## Directions
1) Quote the stretch of the post on Darwin Core relationships from "That's *exactly* my" through "object and subject?".
2) In the post on Darwin Core relationships, how does Richard Pyle understand resourceRelationship?

## Selected excerpt
* * * * * * * * *

[tdwg-content] Expressing some relationships in DwC?

Richard Pyle deepreef at bishopmuseum.org
Wed Oct 26 19:12:06 CEST 2011


> I have lost track of the number of times I've asked this question
> (I think it's somewhere around 4 times now) on the list without
> an answer: can anyone show me a functioning example where
> somebody is actually using the ResourceRelationship terms
> in any form?

That makes two of us.

> If I am understanding the use of the ResourceRelationship terms
> correctly (which I'm not at all sure about), dwc:resourceID represents
> an identifier for the subject of the relationship, dwc:relatedResourceID
> represents an identifier for the object of the relationship, and
> resourceRelationshipID represents an identifier for an _instance_ of a
> relationship which is further elaborated in the record for that instance
> by providing a string value for relationshipOfResource (using a controlled

> vocabulary) along with additional information about the relationships
> (according to whom, date, remarks).  What I think I'm hearing in this
> thread is a desire to start using these terms more widely and to improve
> interoperability  by standardizing the vocabulary used for
relationshipOfResource.
> I also think I'm hearing that it would be a good idea for values the xxID
terms to be GUIDs.

That's *exactly* my perspective.

> So what I'm wondering is why doing that would be better than just
> creating URI-identified object properties (a.k.a. predicates) that
> describe the relationship between the object and subject?
> Using the ResourceRelationship terms just makes "understanding" the
> relationship harder by requiring that the data consumer "look up"
> the value of the relationshipOfResource string for every instance
> of a relationship and then figure out if it's the same kind of
relationship
> as one that the consumer already knows or cares about.

Hmmm... not sure I follow.  My understanding is that resourceRelationship is
just a DwC wrapper to exchange what effectively amounts to triples, but with
some additional properties tied to each triple.  In other words, a
generalized way of packaging any kind of relationship (1:1, 1:M, M:M) in a
format that is more in keeping with the way DwC works than RDF is.  Perhaps
we should just focus on RDF/triples and not bother with a DwC package for
these kinds of relationships.

* * * * * * * * *

## Source data
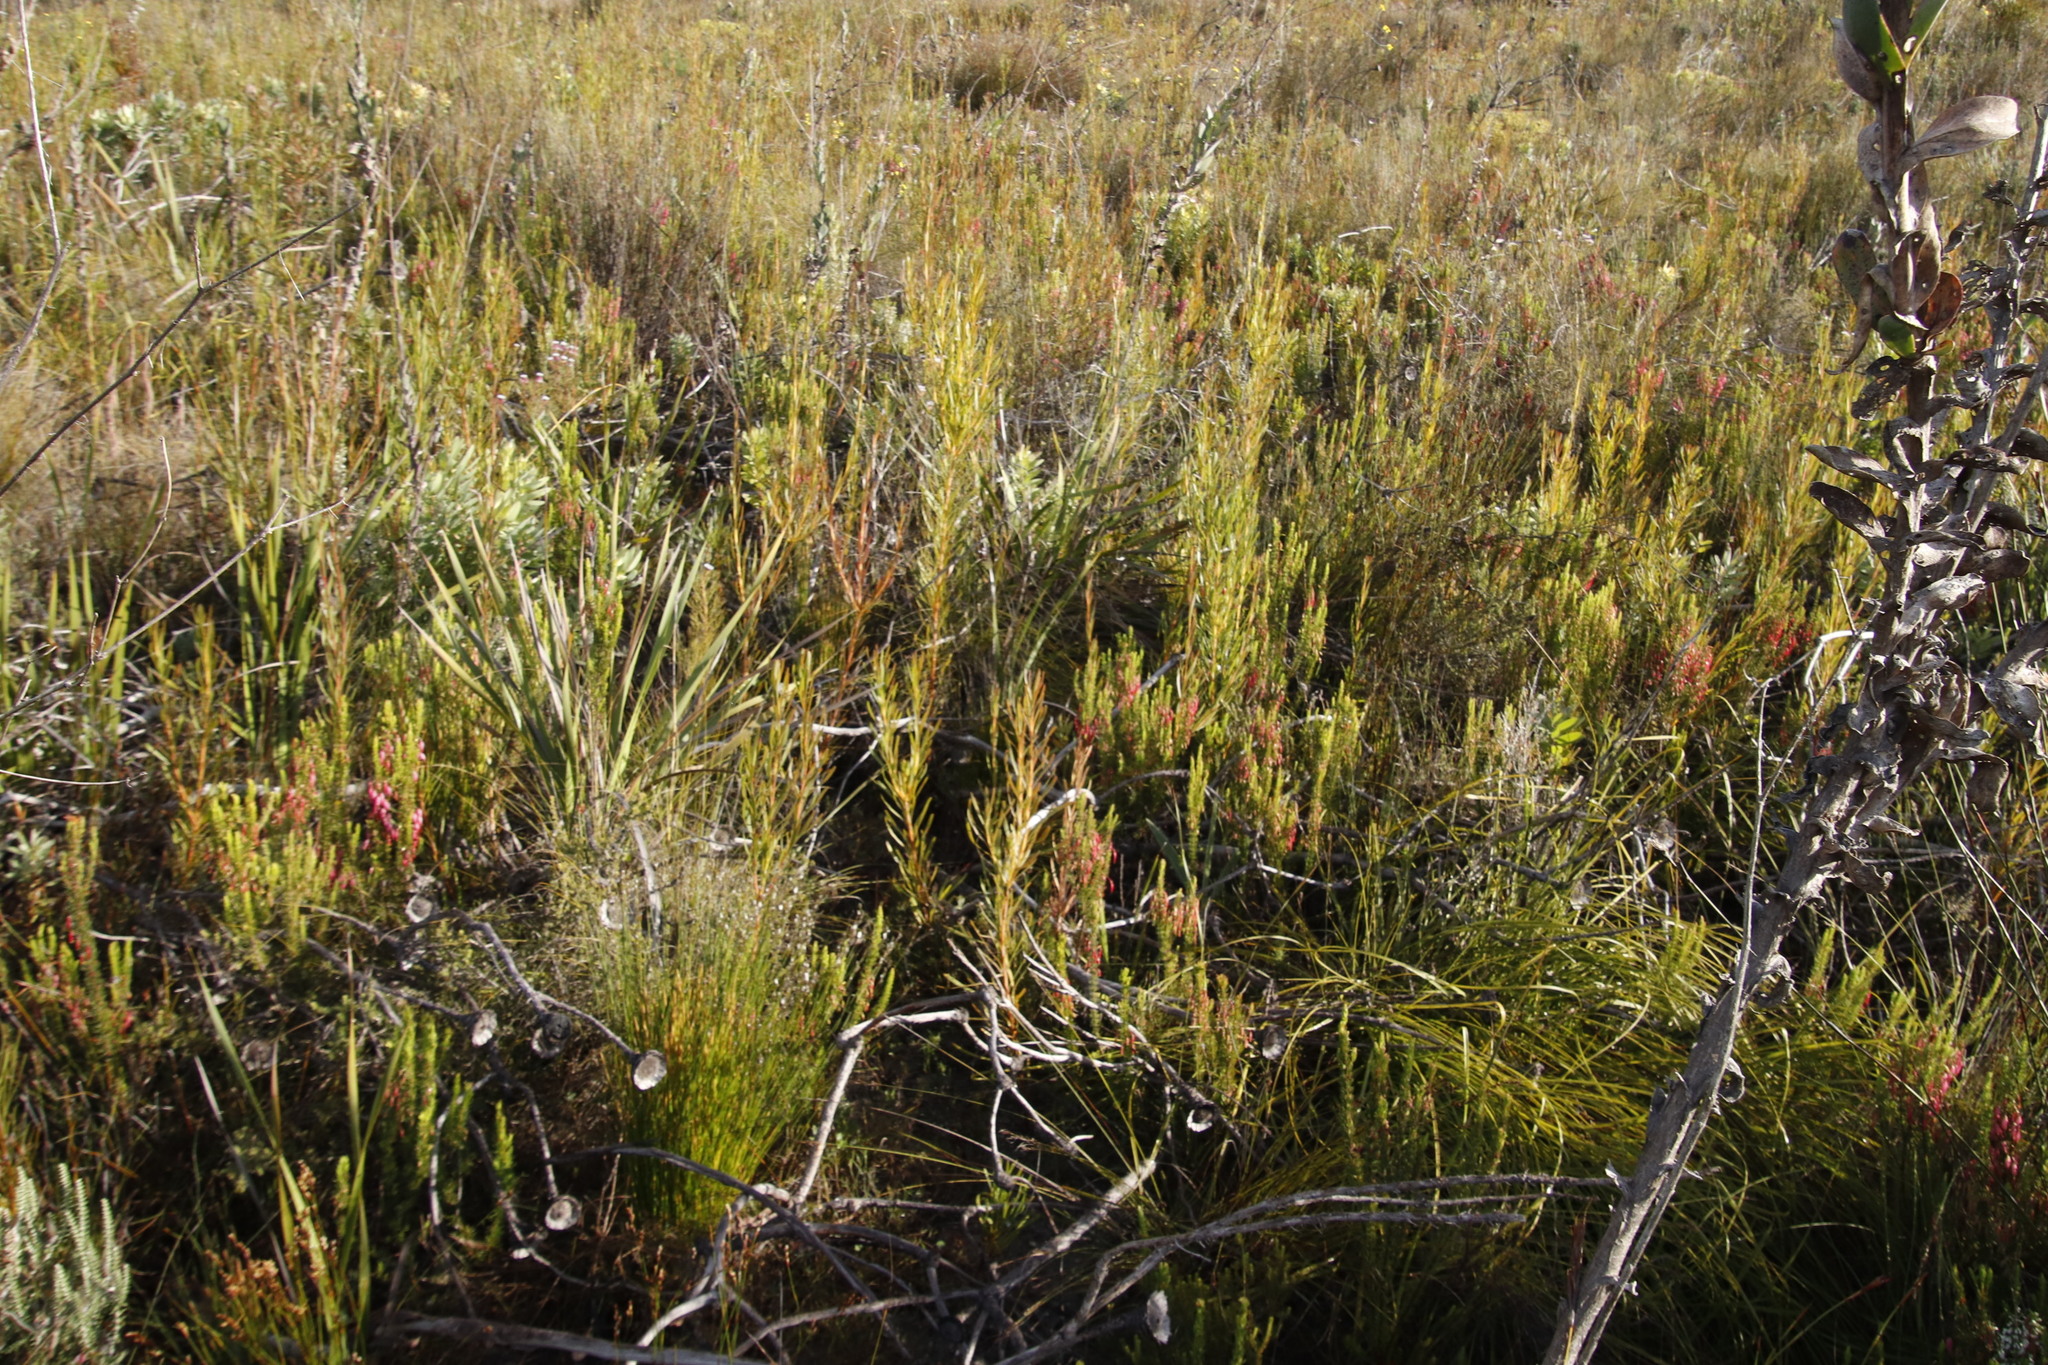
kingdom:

* * * * * * * * *

## In response
1)
That's *exactly* my perspective.

> So what I'm wondering is why doing that would be better than just
> creating URI-identified object properties (a.k.a. predicates) that
> describe the relationship between the object and subject?

2) As a DwC wrapper for exchanging what effectively amounts to triples, with some additional properties tied to each triple.